Masters Thesis

Problem

• Quadrotor dynamics are nonlinear and highly coupled, making attitude stabilisation fragile under disturbances and modelling errors

• Many control strategies demonstrate excellent nominal performance, but their robustness claims often collapse once disturbances, uncertainties or model nonlinearities are introduced

Why it matters

• Real-world autonomous flight rarely operates under nominal conditions.
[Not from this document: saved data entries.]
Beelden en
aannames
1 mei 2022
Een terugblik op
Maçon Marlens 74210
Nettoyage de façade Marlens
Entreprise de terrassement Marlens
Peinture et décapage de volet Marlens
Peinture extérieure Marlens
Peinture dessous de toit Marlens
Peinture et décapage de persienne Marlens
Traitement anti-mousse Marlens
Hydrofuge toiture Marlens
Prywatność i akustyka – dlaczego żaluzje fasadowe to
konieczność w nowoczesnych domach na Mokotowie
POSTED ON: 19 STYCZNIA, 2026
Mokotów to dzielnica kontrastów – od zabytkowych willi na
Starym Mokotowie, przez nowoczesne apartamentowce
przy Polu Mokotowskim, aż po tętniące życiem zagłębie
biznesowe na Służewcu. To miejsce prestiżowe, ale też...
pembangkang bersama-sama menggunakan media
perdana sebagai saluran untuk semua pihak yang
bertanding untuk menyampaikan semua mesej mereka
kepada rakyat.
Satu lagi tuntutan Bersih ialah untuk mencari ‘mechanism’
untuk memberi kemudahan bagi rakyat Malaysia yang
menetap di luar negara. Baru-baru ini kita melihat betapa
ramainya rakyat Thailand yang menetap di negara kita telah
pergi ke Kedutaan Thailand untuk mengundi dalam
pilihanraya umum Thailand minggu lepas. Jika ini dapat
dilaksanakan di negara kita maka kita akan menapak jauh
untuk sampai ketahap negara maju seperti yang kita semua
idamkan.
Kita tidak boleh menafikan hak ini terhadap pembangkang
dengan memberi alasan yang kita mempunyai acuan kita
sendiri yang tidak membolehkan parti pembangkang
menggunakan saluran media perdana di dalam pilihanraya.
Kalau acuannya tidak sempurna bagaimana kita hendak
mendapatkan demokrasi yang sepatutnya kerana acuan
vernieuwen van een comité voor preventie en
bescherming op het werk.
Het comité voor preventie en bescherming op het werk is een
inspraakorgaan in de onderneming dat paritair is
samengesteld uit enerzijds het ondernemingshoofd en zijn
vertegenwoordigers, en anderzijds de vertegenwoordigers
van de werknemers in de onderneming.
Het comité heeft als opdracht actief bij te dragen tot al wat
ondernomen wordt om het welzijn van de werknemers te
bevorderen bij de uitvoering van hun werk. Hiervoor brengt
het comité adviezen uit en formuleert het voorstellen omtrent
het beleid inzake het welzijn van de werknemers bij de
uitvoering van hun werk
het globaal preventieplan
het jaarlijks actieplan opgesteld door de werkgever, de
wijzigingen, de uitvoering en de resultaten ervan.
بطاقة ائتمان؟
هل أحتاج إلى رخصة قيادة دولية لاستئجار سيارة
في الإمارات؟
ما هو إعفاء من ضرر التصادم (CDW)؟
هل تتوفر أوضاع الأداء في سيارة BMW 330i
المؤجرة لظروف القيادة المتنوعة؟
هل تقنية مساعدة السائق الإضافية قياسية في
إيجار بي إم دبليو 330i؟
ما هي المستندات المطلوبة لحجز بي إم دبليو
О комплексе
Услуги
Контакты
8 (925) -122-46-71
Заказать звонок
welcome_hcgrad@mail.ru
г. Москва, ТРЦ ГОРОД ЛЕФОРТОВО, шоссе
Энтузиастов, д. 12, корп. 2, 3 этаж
Wind, actuator imperfections, and parameter uncertainty are the norm, not the exception

• Controllers that fail gracefully in simulation but degrade sharply under disturbance pose safety and reliability risks in practical deployment

Approach

• Developed a full nonlinear attitude model and implemented multiple state-of-the-art nonlinear controllers spanning model-dependent and robustness-driven design philosophies

• Designed a controlled, like-for-like evaluation framework to isolate robustness effects by testing all controllers under identical nominal and disturbed conditions

Key Insight

• Nominal performance is easy; robustness is not

• Because Variable Structure Control enforces the desired dynamics through a discontinuous control law that dominates modelling uncertainty, disturbances are driven into the sliding manifold and rendered dynamically irrelevant to the closed-loop behaviour once sliding is established

• Controllers with explicit disturbance handling (ISMC, SMC) significantly outperform model-dependent methods when disturbances are present.

Result

• ISMC achieved the best disturbance rejection and zero steady-state error; feedback linearisation and backstepping degraded under disturbances.